Last week was an awesome week at work – Well, every week at work is awesome ;) but last week was even more special because we had Keith Donald from Interface21 onsite doing Spring training. If you don’t know Keith, he is a Principal consultant at Interface21 in addition to being the lead of Spring Web Flow project and the founder of the Spring Rich Client Project.

I have been a user of the Spring framework for almost two and half years now. I introduced Spring at work about a year and a half ago and we started off by using Spring’s DAO framework in our data-access layer with great results. As advertised, Spring is very modular and non-intrusive and so we were able to use parts of it, without having to rewrite other aspects of our applications. Over time, we have replaced many of the standard J2EE components with Spring and our use of EJB is now relegated to act as pass-through façade to the service tier hosted inside Spring’s container. The only reason we even have the EJB’s around is to use WebLogic’s servicegen Ant task to expose the EJB as a set of Web Services. The servicegen Ant task takes as input an EJB JAR file or list of Java classes, creates all the needed Web Service components, and packages them into a deployable EAR file which makes it very easy to create Web Services endpoints using your existing code.

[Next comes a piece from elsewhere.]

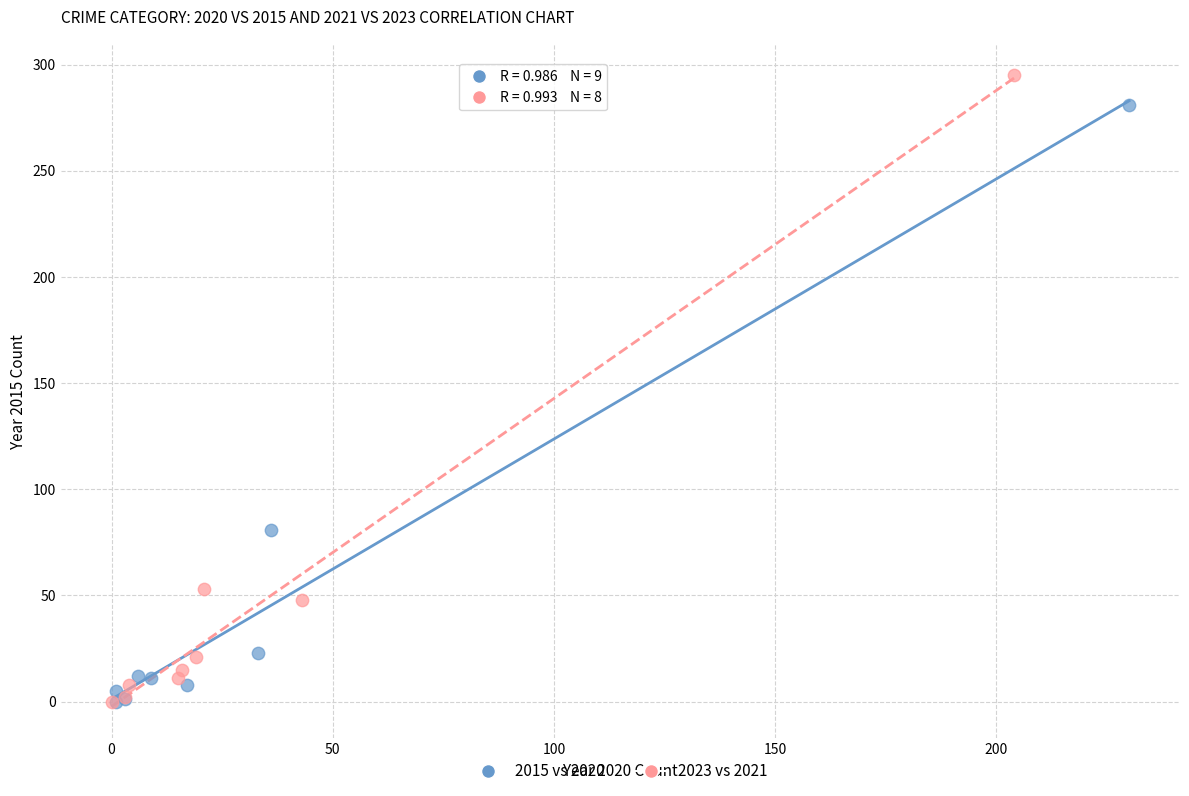

Which series has the widest spread of Y values?

2023 vs 2021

My team had different levels of experience with the Spring framework and so we decided to bring in Interface21 for Spring training to make sure everyone in the team was able to leverage all of the features of Spring. Matt and I had the most experience with Spring and so we felt that a lot of the training would be just a review for us but we were pleasantly surprised to know how much more there was to know and learn about Spring. Keith Donald did an incredible job in teaching us the nuances of Spring and the hands-on labs made learning a lot of fun. One of the great things about this class was the off-topic discussions we had with Keith where he was able to share his experiences in using Spring creatively to solve common problems. In addition to teaching us Spring, Keith was gracious enough to put up with 4 days of bitching and whining about Eclipse from all of us IntelliJ IDEA guys.

If you need Spring training, I highly recommend Interface21 – To me, the mark of a great training class is when it gets you so excited that you cannot wait to fire up your IDE to try out all the new things you’ve just learned. And I can tell you that I’ve spent most of Friday and this weekend refactoring a ton of applications to leverage even more of Spring.